#### TRY IT
Would you quote the material below from its first line through the line containing "brown stain shows", exactly and with both ends included?

#### SOURCE DATA

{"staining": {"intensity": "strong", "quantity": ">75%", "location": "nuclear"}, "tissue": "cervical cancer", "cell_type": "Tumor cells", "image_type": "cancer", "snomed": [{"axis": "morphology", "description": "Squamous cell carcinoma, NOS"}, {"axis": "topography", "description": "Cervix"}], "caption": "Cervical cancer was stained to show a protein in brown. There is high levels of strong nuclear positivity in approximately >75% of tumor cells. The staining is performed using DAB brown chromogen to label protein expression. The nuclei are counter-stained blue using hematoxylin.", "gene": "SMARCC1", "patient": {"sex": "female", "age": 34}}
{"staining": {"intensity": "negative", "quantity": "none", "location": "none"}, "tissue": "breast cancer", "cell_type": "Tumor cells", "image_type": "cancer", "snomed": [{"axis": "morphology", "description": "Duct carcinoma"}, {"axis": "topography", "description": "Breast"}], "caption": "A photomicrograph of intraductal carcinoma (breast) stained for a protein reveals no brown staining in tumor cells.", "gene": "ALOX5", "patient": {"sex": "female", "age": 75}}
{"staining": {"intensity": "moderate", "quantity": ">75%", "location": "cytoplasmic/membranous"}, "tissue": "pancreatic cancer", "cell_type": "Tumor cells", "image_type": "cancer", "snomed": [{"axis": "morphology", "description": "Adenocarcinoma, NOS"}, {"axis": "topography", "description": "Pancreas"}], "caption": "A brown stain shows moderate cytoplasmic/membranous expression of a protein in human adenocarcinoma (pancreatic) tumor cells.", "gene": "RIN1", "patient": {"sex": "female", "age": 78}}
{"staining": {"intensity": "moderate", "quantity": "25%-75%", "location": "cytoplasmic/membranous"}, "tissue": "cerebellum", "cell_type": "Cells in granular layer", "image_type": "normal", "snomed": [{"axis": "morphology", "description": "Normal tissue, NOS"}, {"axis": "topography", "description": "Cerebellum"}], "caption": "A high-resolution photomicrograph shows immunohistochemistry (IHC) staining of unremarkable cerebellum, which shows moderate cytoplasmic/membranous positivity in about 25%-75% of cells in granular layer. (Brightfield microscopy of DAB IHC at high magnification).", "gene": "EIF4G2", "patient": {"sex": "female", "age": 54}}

#### ANSWER FOR THIS EXERCISE
{"staining": {"intensity": "strong", "quantity": ">75%", "location": "nuclear"}, "tissue": "cervical cancer", "cell_type": "Tumor cells", "image_type": "cancer", "snomed": [{"axis": "morphology", "description": "Squamous cell carcinoma, NOS"}, {"axis": "topography", "description": "Cervix"}], "caption": "Cervical cancer was stained to show a protein in brown. There is high levels of strong nuclear positivity in approximately >75% of tumor cells. The staining is performed using DAB brown chromogen to label protein expression. The nuclei are counter-stained blue using hematoxylin.", "gene": "SMARCC1", "patient": {"sex": "female", "age": 34}}
{"staining": {"intensity": "negative", "quantity": "none", "location": "none"}, "tissue": "breast cancer", "cell_type": "Tumor cells", "image_type": "cancer", "snomed": [{"axis": "morphology", "description": "Duct carcinoma"}, {"axis": "topography", "description": "Breast"}], "caption": "A photomicrograph of intraductal carcinoma (breast) stained for a protein reveals no brown staining in tumor cells.", "gene": "ALOX5", "patient": {"sex": "female", "age": 75}}
{"staining": {"intensity": "moderate", "quantity": ">75%", "location": "cytoplasmic/membranous"}, "tissue": "pancreatic cancer", "cell_type": "Tumor cells", "image_type": "cancer", "snomed": [{"axis": "morphology", "description": "Adenocarcinoma, NOS"}, {"axis": "topography", "description": "Pancreas"}], "caption": "A brown stain shows moderate cytoplasmic/membranous expression of a protein in human adenocarcinoma (pancreatic) tumor cells.", "gene": "RIN1", "patient": {"sex": "female", "age": 78}}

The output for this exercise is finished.